(Newt Gingrich and Craig Shirley) – “Well, now, if government planning and welfare had the answer, and they’ve had almost 30 years of it, shouldn’t we expect government to read the score to us once in a while? Shouldn’t they be telling us about the decline each year in the number of people needing help?”
With that incisive phrase in his landmark speech on behalf of Barry Goldwater in 1964, Ronald Reagan began a remarkable career in American politics, which rejected the destructive choices of the modern elites and recast the questions about government to the benefit of his American conservative philosophy and the private citizen. It is a lesson that the Republican Party of 2010 needs to relearn if it is ever going to rephrase the argument and chart a path back to power — ironically, by giving power back to the American people.
That’s right. Power in Washington for conservatives must be based on returning power from Washington to the American people.
Just this past week, President Barack Obama announced a monstrous huge new budget, laden with destructive deficit spending and yet another government-centered jobs bill. One year ago, he proposed a huge, pork-stuffed, deficient budget, with yet another jobs bill. But after billions spent in 12 short months, our nation is further in debt and millions more are unemployed, all at the hands of Obama’s policies, despite his pitiable attempts to blame George W. Bush.
Obama, like other members of the modern elite, is an architect of the same old unhelpful choices brought to us by these articulate, privileged shepherds. Indeed, some of the very liberal elements of his party are now trying to frame the spending debate as one between jobs and deficits, even though it was proved in 2009 that deficits do not lower unemployment. Deficits increase unemployment. It is entirely legitimate to ask Obama to read the score back to America, since no one in the Republican Party has effectively made this argument. Thus, the president and his followers continue to dominate the debate.
The governmental elites have embraced these destructive choices, as they allow them to dictate the terms: bank fees vs. bank corruption, property tax hikes vs. cutting police and fire service. They are the false choices of C.S. Lewis’s “Screwtape Letters.” If a man’s house is on fire, give him a lighter. If he is drowning, give him a bucket of water. The false and destructive arguments of the elites are designed to keep people’s eyes off the ball. In most cases, Republicans still fall for the same gambit, still trying to kick the football held by the liberal Lucy.
When Reagan ran in 1980, the elites in both political parties rejected his embrace of the Kemp-Roth tax cuts, seeing them as irresponsible. “What?” they cried. “Tax cuts for businesses, maybe, but certainly not for the American people.” Others in both parties simply derided tax cuts at any time, for anybody or any entity. Reagan rejected the arguments of both sides, pushing tax cuts for individuals, reducing federal spending and beginning an unprecedented quarter-century of economic growth while creating millions of jobs.
In fall 1980, in a speech before the Veterans of Foreign Wars, Reagan had inserted in his draft remarks the phrase “noble cause” in referring to America’s loss of the Vietnam War. It was unsettling to the intellectual classes of America. They said America had lost Southeast Asia because of the incompetence and corruption of the Pentagon, as well as the incompetence and corruption of the South Vietnamese government, and that 55,000 American soldiers had died in vain. In their view, the defeat was certainly not because of the evil intentions of the Communist North Vietnamese.
Non-Reaganites in the campaign took the phrase out of the draft. Reagan put it back in. They took it out again. Reagan put it back in. Sound familiar? It went on like this until Reagan gave his speech, with the “noble cause” phrase kept in. The elites came down with the vapors, but the American people loved it.

**Data to use**
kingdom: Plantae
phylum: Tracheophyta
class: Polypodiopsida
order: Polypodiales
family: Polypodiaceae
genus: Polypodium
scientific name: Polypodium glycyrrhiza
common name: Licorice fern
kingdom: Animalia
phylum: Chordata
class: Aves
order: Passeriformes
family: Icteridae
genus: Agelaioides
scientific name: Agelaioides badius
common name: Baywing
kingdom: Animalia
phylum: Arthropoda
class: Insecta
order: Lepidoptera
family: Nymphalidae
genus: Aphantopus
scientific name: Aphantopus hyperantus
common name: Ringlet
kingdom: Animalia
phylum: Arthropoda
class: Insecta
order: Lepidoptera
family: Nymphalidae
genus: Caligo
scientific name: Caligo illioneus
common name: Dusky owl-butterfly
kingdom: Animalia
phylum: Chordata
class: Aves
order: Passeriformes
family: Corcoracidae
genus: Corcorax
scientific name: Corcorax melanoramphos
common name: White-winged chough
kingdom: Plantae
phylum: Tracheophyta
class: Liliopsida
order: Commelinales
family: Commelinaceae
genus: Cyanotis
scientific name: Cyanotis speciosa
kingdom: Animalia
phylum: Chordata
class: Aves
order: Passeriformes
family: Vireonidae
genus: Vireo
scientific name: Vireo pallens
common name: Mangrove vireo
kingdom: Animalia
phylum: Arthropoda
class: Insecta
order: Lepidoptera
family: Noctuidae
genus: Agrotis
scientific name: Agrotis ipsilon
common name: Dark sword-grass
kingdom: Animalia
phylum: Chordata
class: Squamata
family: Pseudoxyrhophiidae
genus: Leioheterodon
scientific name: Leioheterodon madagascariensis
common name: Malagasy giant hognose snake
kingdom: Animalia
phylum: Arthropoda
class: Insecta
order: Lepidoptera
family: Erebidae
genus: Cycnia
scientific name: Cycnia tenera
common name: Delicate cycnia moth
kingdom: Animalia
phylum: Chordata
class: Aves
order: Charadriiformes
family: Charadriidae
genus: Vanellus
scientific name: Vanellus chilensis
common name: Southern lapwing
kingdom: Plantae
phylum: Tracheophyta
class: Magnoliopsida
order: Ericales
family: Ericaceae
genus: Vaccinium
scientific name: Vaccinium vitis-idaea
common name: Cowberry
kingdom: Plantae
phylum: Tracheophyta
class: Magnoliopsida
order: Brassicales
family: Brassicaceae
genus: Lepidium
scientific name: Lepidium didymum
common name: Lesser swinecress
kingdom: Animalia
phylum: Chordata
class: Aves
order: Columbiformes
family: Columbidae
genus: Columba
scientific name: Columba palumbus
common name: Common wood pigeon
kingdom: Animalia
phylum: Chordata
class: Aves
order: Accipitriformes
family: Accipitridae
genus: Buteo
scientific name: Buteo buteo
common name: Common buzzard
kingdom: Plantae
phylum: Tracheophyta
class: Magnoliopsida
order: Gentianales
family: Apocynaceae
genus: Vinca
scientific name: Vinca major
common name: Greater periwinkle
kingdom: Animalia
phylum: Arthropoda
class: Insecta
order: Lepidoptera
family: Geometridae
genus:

**Exercise instructions**
1. In the records, copy the lines starting at the one that contains "scientific name: Lepidium didymum" and ending at the one that contains "genus: Vinca", with both of those lines included.
2. Proceed with the essay on Reagan and the Republican Party, picking up right after its last sentence.
The text and the records were drawn from separate sources.

**Responses**
1.
scientific name: Lepidium didymum
common name: Lesser swinecress
kingdom: Animalia
phylum: Chordata
class: Aves
order: Columbiformes
family: Columbidae
genus: Columba
scientific name: Columba palumbus
common name: Common wood pigeon
kingdom: Animalia
phylum: Chordata
class: Aves
order: Accipitriformes
family: Accipitridae
genus: Buteo
scientific name: Buteo buteo
common name: Common buzzard
kingdom: Plantae
phylum: Tracheophyta
class: Magnoliopsida
order: Gentianales
family: Apocynaceae
genus: Vinca

2.
Reagan had a framework for governance based on freedom and the individual over the state. He was a populist who was suspicious of any concentration of power, whether corporate, union or governmental. He knew concentrated power was unhealthy as it inevitably led to corruption and the diminution of personal freedoms. Obama and his enthusiastic band of contemporary elitists understand the argument, which is why they embrace government over people. They understand this is about power.
We have a Department of Energy created by President Jimmy Carter, whose purpose was to eliminate our dependence on foreign oil. Billions of dollars later, the United States is more dependent than ever on foreign oil. We have a Department of Education, again courtesy of Carter, whose purpose was to raise academic standards. Take a wild guess on the success of this bureaucracy. If walls imprisoning people can be torn down, then so, too, can more than useless and wasteful bureaucracies.
What mattered for Reagan then — and should matter now for the recovering but not yet recovered Republican Party — is that his was a lifetime of thought and conviction that grew steadily into those principles that mattered both at home and abroad. He then had the courage to state them and keep on stating them for 16 years, from 1964 until 1980, and then live out those convictions as president. During the 1980 primaries, he made open appeals to Democrats and independents to cross over and join his “community of shared values,” which was maddening to the entrenched country clubbers of the GOP but which laid the basis for the new political movement.
In a nation of more than 300 million people, in a nation as vast and diverse as the United States, it is simply impractical to believe that 50 sovereign states can be governed by one corrupt city on the Potomac River. It’s a good lesson to learn on this, Reagan’s 99th birthday and the beginning of the Reagan Centennial.
It’s time for those on the right to follow the lead of the tea party advocates and start demanding of their anti-intellectual political leaders that they read the score back once in a while.
And begin the process of reframing the debate.
(Newt Gingrich served as House speaker from 1995 to 1999. Craig Shirley is the president of Shirley & Banister Public Affairs and the author of two books on Ronald Reagan, including the newly released “Rendezvous With Destiny: Ronald Reagan and the Campaign That Changed America.”)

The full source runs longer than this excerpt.